> _Problem requirements_: Please retype exactly, and with nothing added, the lines of the material from the one with "pinky dip: (481, 394)" through the final one.

□ □ □

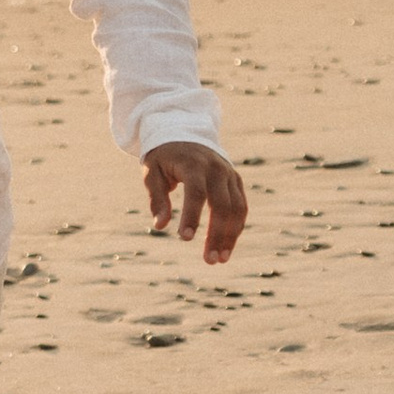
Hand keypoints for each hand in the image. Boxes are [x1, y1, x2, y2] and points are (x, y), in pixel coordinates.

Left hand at [144, 144, 248, 265]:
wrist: (185, 132)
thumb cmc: (164, 156)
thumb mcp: (152, 172)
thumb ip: (157, 198)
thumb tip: (160, 226)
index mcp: (193, 164)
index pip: (196, 193)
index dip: (192, 216)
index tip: (185, 239)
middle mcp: (217, 169)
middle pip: (223, 205)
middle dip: (217, 234)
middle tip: (209, 260)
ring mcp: (229, 174)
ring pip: (237, 208)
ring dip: (231, 236)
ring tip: (220, 259)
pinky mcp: (236, 181)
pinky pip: (241, 207)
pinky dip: (236, 227)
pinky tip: (227, 246)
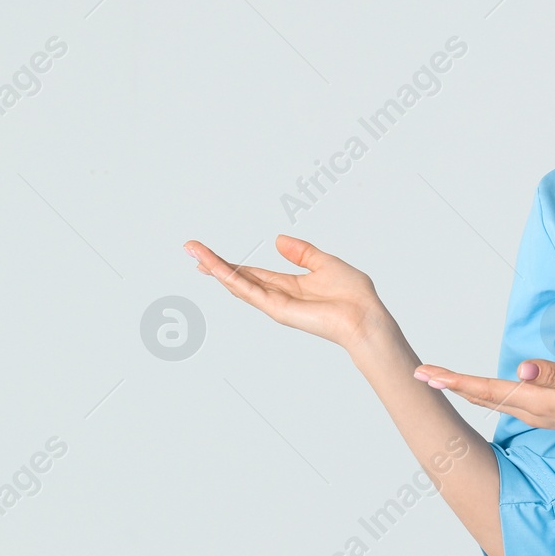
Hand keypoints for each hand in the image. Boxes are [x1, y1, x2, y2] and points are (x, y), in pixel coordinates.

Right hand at [184, 234, 391, 349]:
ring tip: (193, 251)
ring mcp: (274, 304)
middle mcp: (278, 296)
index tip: (208, 253)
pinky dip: (229, 277)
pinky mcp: (276, 308)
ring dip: (214, 266)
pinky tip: (213, 266)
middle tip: (190, 249)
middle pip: (238, 277)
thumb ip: (301, 252)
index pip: (253, 272)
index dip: (231, 263)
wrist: (364, 316)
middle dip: (214, 264)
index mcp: (289, 285)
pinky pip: (248, 290)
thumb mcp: (325, 262)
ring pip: (237, 282)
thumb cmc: (353, 295)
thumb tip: (278, 239)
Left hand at [411, 358, 554, 446]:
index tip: (428, 373)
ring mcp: (535, 415)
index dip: (454, 381)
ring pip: (489, 401)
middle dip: (448, 385)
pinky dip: (481, 394)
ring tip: (439, 380)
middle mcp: (529, 411)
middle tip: (419, 374)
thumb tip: (522, 369)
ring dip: (462, 390)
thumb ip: (553, 374)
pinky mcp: (542, 414)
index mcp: (535, 402)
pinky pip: (502, 403)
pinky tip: (476, 392)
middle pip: (479, 397)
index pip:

□ □ □

> _Solution to this exercise_:
pinky dip: (481, 394)
ring tip: (439, 380)
middle mcp: (529, 411)
middle tip: (419, 374)
thumb tip: (522, 369)
ring dip: (462, 390)
thumb ip: (553, 374)
pinky mcp: (542, 414)
index mcp: (535, 402)
pinky pip: (502, 403)
pinky tip: (476, 392)
middle pip: (479, 397)
index pip:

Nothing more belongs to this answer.